TRY IT
Starting at the line that contains "### prepare the exact_cover input", print every remaining line of the entries, unchanged, and output nothing more.
** TASK INPUTS follows **
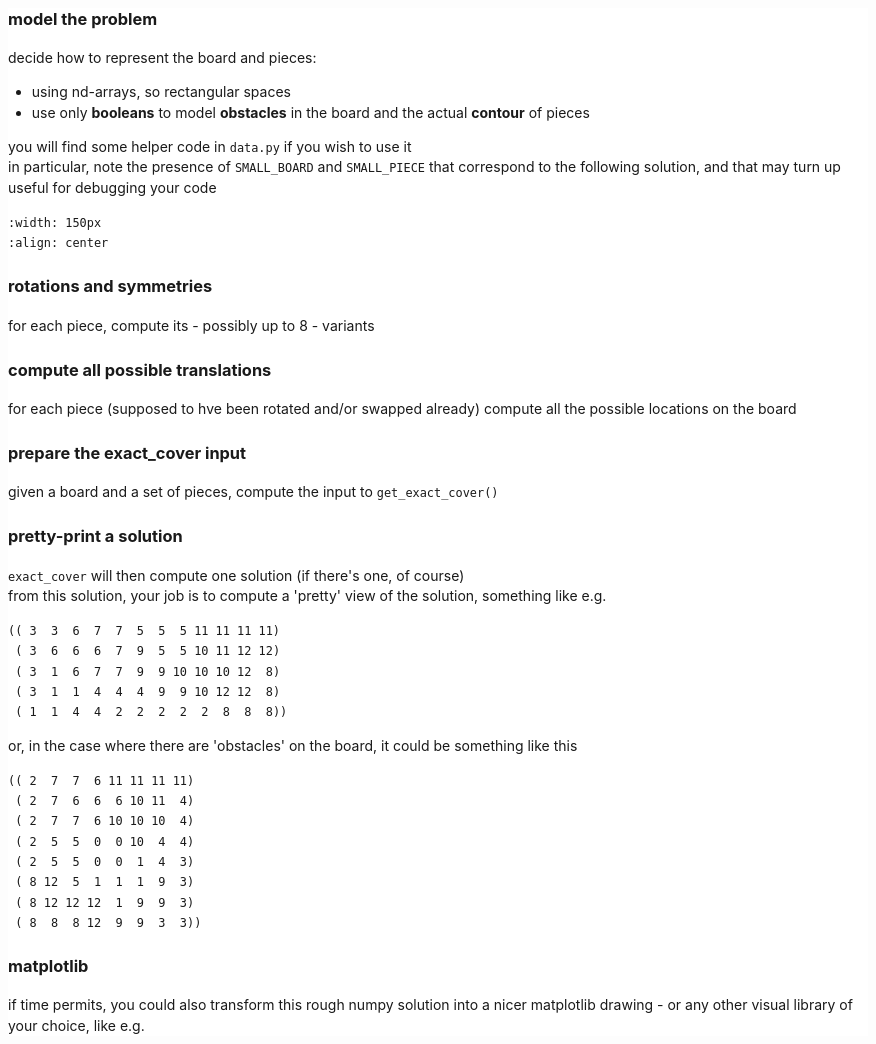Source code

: ### model the problem

decide how to represent the board and pieces:
* using nd-arrays, so rectangular spaces
* use only **booleans** to model **obstacles** in the board and the actual **contour** of pieces  

you will find some helper code in `data.py` if you wish to use it  
in particular, note the presence of `SMALL_BOARD` and `SMALL_PIECE`
that correspond to the following solution, and that may turn up useful for debugging your code

```{image} media/small-problem.png
:width: 150px
:align: center
```

### rotations and symmetries

for each piece, compute its - possibly up to 8 - variants

### compute all possible translations

for each piece (supposed to hve been rotated and/or swapped already)
compute all the possible locations on the board

### prepare the exact_cover input

given a board and a set of pieces, compute the input to `get_exact_cover()`

### pretty-print a solution

`exact_cover` will then compute one solution (if there's one, of course)  
from this solution, your job is to compute a 'pretty' view of the solution, something like e.g.
  ```
  (( 3  3  6  7  7  5  5  5 11 11 11 11)
   ( 3  6  6  6  7  9  5  5 10 11 12 12)
   ( 3  1  6  7  7  9  9 10 10 10 12  8)
   ( 3  1  1  4  4  4  9  9 10 12 12  8)
   ( 1  1  4  4  2  2  2  2  2  8  8  8))
  ```
  or, in the case where there are 'obstacles' on the board, it could be something like this
  ```
  (( 2  7  7  6 11 11 11 11)
   ( 2  7  6  6  6 10 11  4)
   ( 2  7  7  6 10 10 10  4)
   ( 2  5  5  0  0 10  4  4)
   ( 2  5  5  0  0  1  4  3)
   ( 8 12  5  1  1  1  9  3)
   ( 8 12 12 12  1  9  9  3)
   ( 8  8  8 12  9  9  3  3))
  ```

### matplotlib

if time permits, you could also transform this rough numpy solution into a nicer matplotlib drawing - or any other visual library of your choice, like e.g.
** End of TASK INPUTS **
RESPONSE TO THIS TASK
### prepare the exact_cover input

given a board and a set of pieces, compute the input to `get_exact_cover()`

### pretty-print a solution

`exact_cover` will then compute one solution (if there's one, of course)  
from this solution, your job is to compute a 'pretty' view of the solution, something like e.g.
  ```
  (( 3  3  6  7  7  5  5  5 11 11 11 11)
   ( 3  6  6  6  7  9  5  5 10 11 12 12)
   ( 3  1  6  7  7  9  9 10 10 10 12  8)
   ( 3  1  1  4  4  4  9  9 10 12 12  8)
   ( 1  1  4  4  2  2  2  2  2  8  8  8))
  ```
  or, in the case where there are 'obstacles' on the board, it could be something like this
  ```
  (( 2  7  7  6 11 11 11 11)
   ( 2  7  6  6  6 10 11  4)
   ( 2  7  7  6 10 10 10  4)
   ( 2  5  5  0  0 10  4  4)
   ( 2  5  5  0  0  1  4  3)
   ( 8 12  5  1  1  1  9  3)
   ( 8 12 12 12  1  9  9  3)
   ( 8  8  8 12  9  9  3  3))
  ```

### matplotlib

if time permits, you could also transform this rough numpy solution into a nicer matplotlib drawing - or any other visual library of your choice, like e.g.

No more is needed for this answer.